There is systematic departure from normality,
but I don't see any,
we don't see any small p-value which will tell us,
which tells us that there is no significant autocorrelation left in the residual.
So we can assume that actually residuals are,
at this point, is a white noise.
Now SARIMA(0,1,0,0,1,1)_12 model is basically the following.
One, non-seasonal differencing, that's 1-B.
One seasonal differencing, that's 1-B^12.
12 is the span of the seasonality.
There is no autoregressive terms.
And there's one seasonal moving average term which will tell me 1+ theta B_to_the_12 Z_t.
If we expand it,
this becomes our model.
Now, according to our estimation,
theta_hat, the estimation for the theta is -0.6750,
which leads us to the following model,
that X_t depends on previous lag,
the previous year, the same month,
and X_t_minus_13, and then there's noise at this point,
but the noise from the last year.
And Z_t, we use the normal with variance 34.47.
Now, if you forecast using our forecast routine from the forecast package,
we get our forecast right here.
This piece, this part is 80% confidence interval,
and then upper one is 95% confidence interval for our forecast.

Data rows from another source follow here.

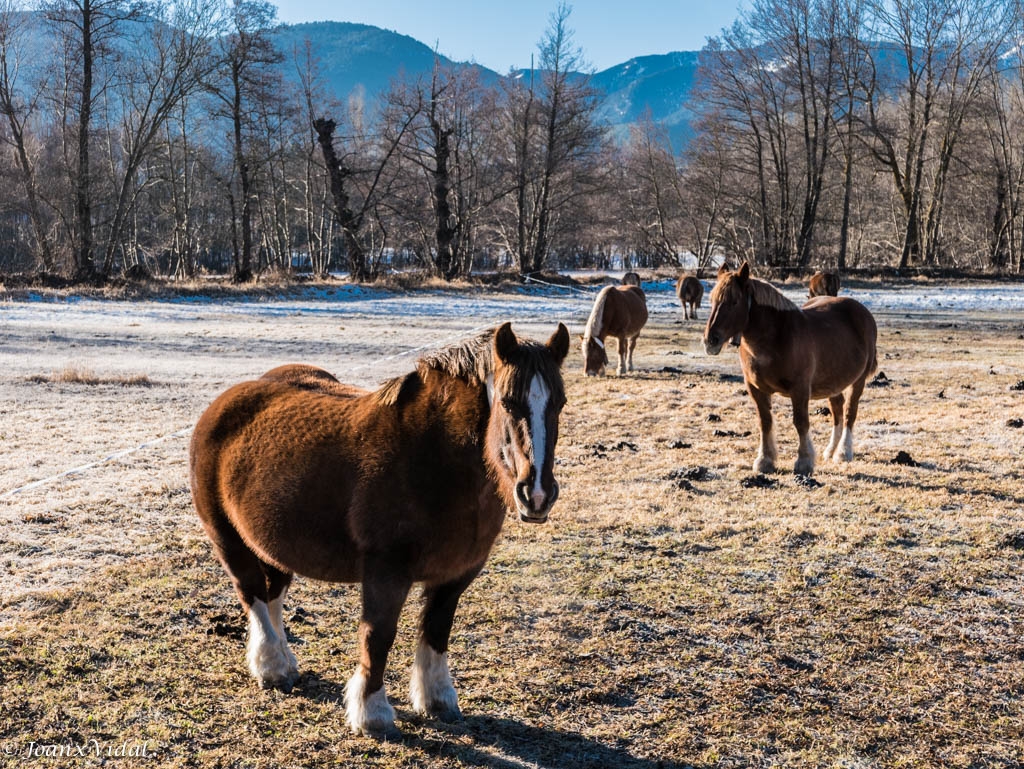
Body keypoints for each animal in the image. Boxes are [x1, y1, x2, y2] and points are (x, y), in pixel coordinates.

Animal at [189, 323, 573, 741]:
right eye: (507, 401)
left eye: (560, 403)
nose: (536, 495)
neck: (436, 459)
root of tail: (224, 403)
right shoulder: (386, 571)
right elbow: (379, 636)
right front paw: (372, 713)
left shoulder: (458, 572)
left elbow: (437, 629)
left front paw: (438, 700)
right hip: (228, 540)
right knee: (253, 594)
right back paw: (271, 666)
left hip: (272, 543)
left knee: (273, 594)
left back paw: (285, 663)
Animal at [704, 268, 880, 479]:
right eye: (712, 300)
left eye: (734, 301)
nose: (710, 340)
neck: (775, 337)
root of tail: (864, 313)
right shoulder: (755, 388)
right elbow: (765, 422)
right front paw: (765, 461)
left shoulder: (800, 389)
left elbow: (801, 423)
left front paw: (804, 462)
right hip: (833, 382)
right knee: (837, 411)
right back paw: (830, 450)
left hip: (858, 381)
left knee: (849, 413)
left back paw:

In fact, if we write forecast(model),
we can actually see a point estimation or also confidence interval,
80% confidence interval and 95% confidence interval for the next two years, but here,
I put only next year but,
by default, it gives you next two years.
So what have we learned?
We have learned how to fit a SARIMA models to
a milk production data from Time Series Data Library,
and we learned how to forecast the future values of this examined time series.